Copy out the records so that each line matches the original.
---------- Given entries
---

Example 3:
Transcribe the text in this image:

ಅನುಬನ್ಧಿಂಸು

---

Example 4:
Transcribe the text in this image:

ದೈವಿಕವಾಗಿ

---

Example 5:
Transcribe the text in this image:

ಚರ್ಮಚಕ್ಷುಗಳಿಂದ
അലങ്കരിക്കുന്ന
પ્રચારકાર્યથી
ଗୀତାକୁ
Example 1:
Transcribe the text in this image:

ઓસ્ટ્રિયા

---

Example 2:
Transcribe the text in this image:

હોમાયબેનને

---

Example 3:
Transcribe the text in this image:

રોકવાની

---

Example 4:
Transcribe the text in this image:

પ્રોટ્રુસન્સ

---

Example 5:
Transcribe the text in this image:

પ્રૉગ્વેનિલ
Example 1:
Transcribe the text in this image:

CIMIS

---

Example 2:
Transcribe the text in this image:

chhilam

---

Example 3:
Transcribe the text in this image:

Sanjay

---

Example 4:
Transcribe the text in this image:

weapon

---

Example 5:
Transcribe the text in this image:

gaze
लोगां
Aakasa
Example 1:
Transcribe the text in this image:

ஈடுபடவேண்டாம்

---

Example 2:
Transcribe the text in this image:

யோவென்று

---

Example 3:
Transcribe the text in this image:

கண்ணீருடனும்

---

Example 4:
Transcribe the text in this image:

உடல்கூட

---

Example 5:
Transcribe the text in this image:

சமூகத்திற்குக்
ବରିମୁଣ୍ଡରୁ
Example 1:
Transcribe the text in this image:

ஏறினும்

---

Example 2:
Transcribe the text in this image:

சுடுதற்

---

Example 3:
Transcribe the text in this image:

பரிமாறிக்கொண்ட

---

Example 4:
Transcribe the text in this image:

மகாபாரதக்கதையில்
--------------------
_Your response_
---

Example 3:
Transcribe the text in this image:

ಅನುಬನ್ಧಿಂಸು

---

Example 4:
Transcribe the text in this image:

ದೈವಿಕವಾಗಿ

---

Example 5:
Transcribe the text in this image:

ಚರ್ಮಚಕ್ಷುಗಳಿಂದ
അലങ്കരിക്കുന്ന
પ્રચારકાર્યથી
ଗୀତାକୁ
Example 1:
Transcribe the text in this image:

ઓસ્ટ્રિયા

---

Example 2:
Transcribe the text in this image:

હોમાયબેનને

---

Example 3:
Transcribe the text in this image:

રોકવાની

---

Example 4:
Transcribe the text in this image:

પ્રોટ્રુસન્સ

---

Example 5:
Transcribe the text in this image:

પ્રૉગ્વેનિલ
Example 1:
Transcribe the text in this image:

CIMIS

---

Example 2:
Transcribe the text in this image:

chhilam

---

Example 3:
Transcribe the text in this image:

Sanjay

---

Example 4:
Transcribe the text in this image:

weapon

---

Example 5:
Transcribe the text in this image:

gaze
लोगां
Aakasa
Example 1:
Transcribe the text in this image:

ஈடுபடவேண்டாம்

---

Example 2:
Transcribe the text in this image:

யோவென்று

---

Example 3:
Transcribe the text in this image:

கண்ணீருடனும்

---

Example 4:
Transcribe the text in this image:

உடல்கூட

---

Example 5:
Transcribe the text in this image:

சமூகத்திற்குக்
ବରିମୁଣ୍ଡରୁ
Example 1:
Transcribe the text in this image:

ஏறினும்

---

Example 2:
Transcribe the text in this image:

சுடுதற்

---

Example 3:
Transcribe the text in this image:

பரிமாறிக்கொண்ட

---

Example 4:
Transcribe the text in this image:

மகாபாரதக்கதையில்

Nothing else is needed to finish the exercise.